Red Hot Chili Peppers et les autres albums à ne pas manquer

Au programme: le retour des Red Hot Chili Peppers avec leur guitariste John Frusciante, une pépite belge et l'appel à la fête de Kungs.

Red Hot Chili Peppers
Le groupe californien sort « Unlimited Love » ce vendredi. © Warner

Red Hot Chili Peppers

Il ne faut entendre que les trois premières notes de Black Summer pour reconnaître la patte de John Frusciante. Les Red Hot sont assez malins pour avoir mis ce titre en ouverture. Comme pour nous dire qu’ils sont conscients que le retour au bercail de leur guitariste aux sautes d’humeur fréquentes (il a quitté le groupe à deux reprises) va titiller la curiosité après le faiblard “The Getaway” (2016). Et les fans de rock mainstream auront raison de prêter une oreille attentive à “Unlimited Love”.

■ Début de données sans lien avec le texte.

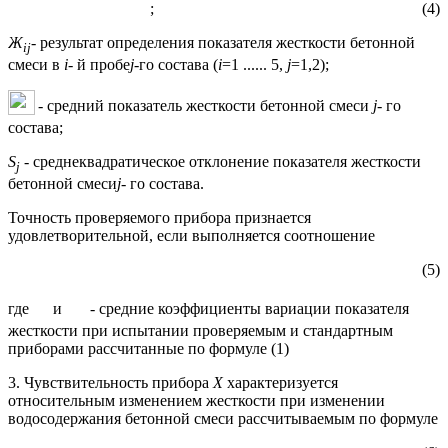
; (4)
Ж
- результат определения показателя жесткости бетонной
ij
смеси в
i
- й пробе
j
-го состава (
i
=1 ...... 5,
j
=1,2);
- средний показатель жесткости бетонной смеси
j
- го
состава;
S
- среднеквадратическое отклонение показателя жесткости
j
бетонной смеси
j
- го состава.
Точность проверяемого прибора признается
удовлетворительной, если выполняется соотношение
(5)
где
и
- средние коэффициенты вариации показателя
жесткости при испытании проверяемым и стандартным
приборами рассчитанные по формуле (1)
3. Чувствительность прибора
Х
характеризуется
относительным изменением жесткости при изменении
водосодержания бетонной смеси рассчитываемым по формуле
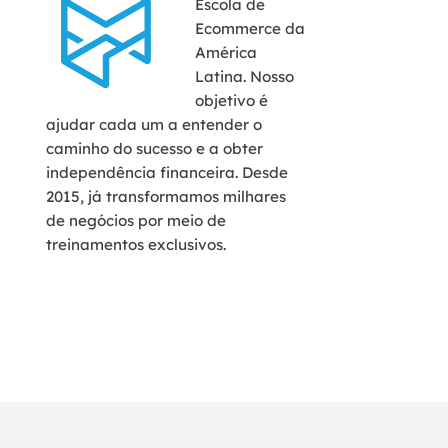
Escola de
Ecommerce da
América
Latina. Nosso
objetivo é
ajudar cada um a entender o
caminho do sucesso e a obter
independência financeira. Desde
2015, já transformamos milhares
de negócios por meio de
treinamentos exclusivos.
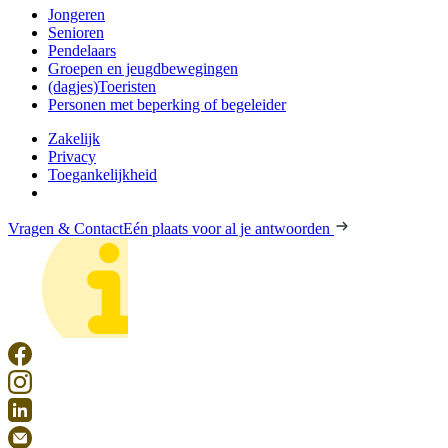
Jongeren
Senioren
Pendelaars
Groepen en jeugdbewegingen
(dagjes)Toeristen
Personen met beperking of begeleider
Zakelijk
Privacy
Toegankelijkheid
Vragen & Contact
Eén plaats voor al je antwoorden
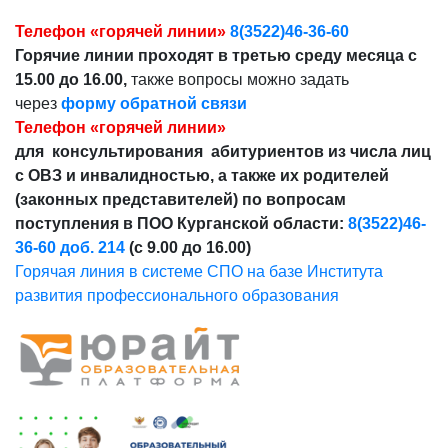
Телефон «горячей линии»
8(3522)46-36-60
Горячие линии проходят в третью среду месяца с
15.00 до 16.00,
также вопросы можно задать
через
форму обратной связи
Телефон «горячей линии»
для консультирования абитуриентов из числа лиц
с ОВЗ и инвалидностью, а также их родителей
(законных представителей) по вопросам
поступления в ПОО Курганской области:
8(3522)46-
36-60 доб. 214
(с 9.00 до 16.00)
Горячая линия в системе СПО на базе Института
развития профессионального образования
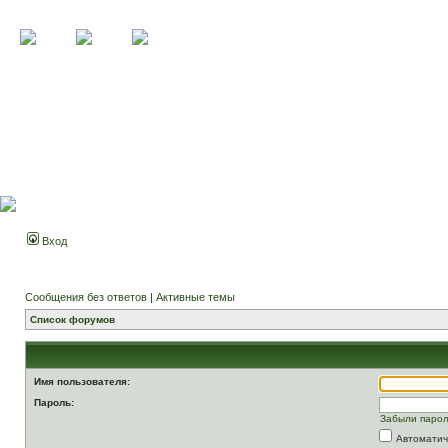
Вход
Сообщения без ответов
|
Активные темы
Список форумов
Имя пользователя:
Пароль:
Забыли паро
Автоматич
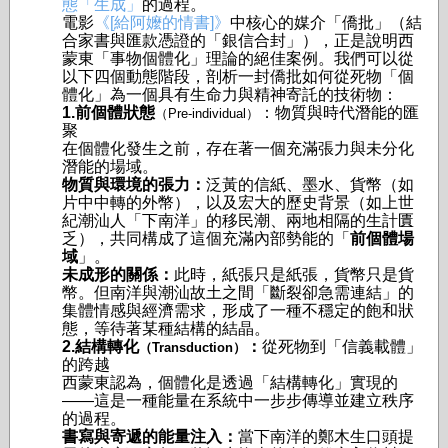
態「生成」
的過程。
電影
《[給阿嬤的情書]》
中核心的媒介「僑批」（結
合家書與匯款憑證的「銀信合封」），正是說明西
蒙東「事物個體化」理論的絕佳案例。我們可以從
以下四個動態階段，剖析一封僑批如何從死物「個
體化」為一個具有生命力與精神寄託的技術物：
1.前個體狀態
：物質與時代潛能的匯
（Pre-individual）
聚
在個體化發生之前，存在著一個充滿張力與未分化
潛能的場域。
物質與環境的張力：
泛黃的信紙、墨水、貨幣（如
片中中轉的外幣），以及宏大的歷史背景（如上世
紀潮汕人「下南洋」的移民潮、兩地相隔的生計匱
乏），共同構成了這個充滿內部勢能的「
前個體場
域
」。
未成形的關係：
此時，紙張只是紙張，貨幣只是貨
幣。但南洋與潮汕故土之間「斷裂卻急需連結」的
集體情感與經濟需求，形成了一種不穩定的飽和狀
態，等待著某種結構的結晶。
2.結構轉化
：
從死物到「信義載體」
（Transduction）
的跨越
西蒙東認為，個體化是透過「結構轉化」實現的
——這是一種能量在系統中一步步傳導並建立秩序
的過程。
書寫與寄遞的能量注入：
當下南洋的鄭木生口頭提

Même s’il souffre de ses longueurs (avec dix-sept titres, il y a forcément des chansons plus faibles), ce seizième album de la formation californienne produit par Rick Rubin à Malibu est un grand cru. Sans doute ce qu’ils ont fait de mieux depuis “Stadium Arcadium” (2006). Entre funk déjanté (Here Even After), punk féroce (These Are The Ways), crétinerie pour ados retardés (Poster Child), ballade pour griller la batterie de votre smartphone (Not The One) et hymne pour secouer la tignasse (The Great Apes), “Unlimited Love” montre un groupe de vétérans qui n’a plus rien à prouver, mais sait encore s’amuser. Rien de nouveau sous le soleil californien, c’est vrai. Mais la réussite du disque vient bien de cet esprit de camaraderie retrouvé et de la grande forme de ­Frusciante. Après s’être amusé sur des projets électro confidentiels, il enfile ici les progressions jubilatoires d’accords en se montrant à son affaire dans tous les ­registres. Des chemins pop ensoleillés d’It’s Only Natural à la fusion psychédélique de The Heavy Wing (notre chanson préférée) et à l’orga­nique Tangelo qui clôture l’ouvrage, c’est lui qui mène la danse. Vivement Werchter…

Le 3/7. Rock Werchter (complet).

*** Unlimited Love. Warner

Slamino

Une nouvelle pépite belge! Aux frontières du post-rock et de l’electronica, Pablo Fleury dévoile son premier EP solo sous le pseudo Slamino. Son “Ego Trip” n’a rien de prétentieux ou de narcissique. Il s’agit plutôt d’une invitation à un voyage contemplatif nappé de couleurs mélancoliques montrant que la pandémie a laissé des traces dans le mental de son auteur. Construites autour de loops de guitare électrique et de beats hypnotiques, les six plages instrumentales évoquent inévitablement Mogwai, voire le Thom Yorke qui expérimente sur “The Eraser”. Foncez.

*** Ego Trip. Luik Records

Kungs

Inspiré de ses soirées Club Azur initiées en mode digital durant le confinement, ce deuxième album de Valentin Brunal est un appel à la fête totale. Sa décharge d’insouciance compense un manque d’originalité et l’absence de profondeur. En malaxant tubes italo-disco recyclés (Passion de The Flirts), gimmicks pour soirées au Club Med (Lipstick avec Martin Solveig) et house vintage (People), Kungs fait le job. Onze titres et 36 minutes: une bande-son estivale pour celles et ceux qui n’aiment pas se compliquer la vie. Selon l’humeur, on trouvera ça beauf ou joyeusement naïf, mais ça fera danser.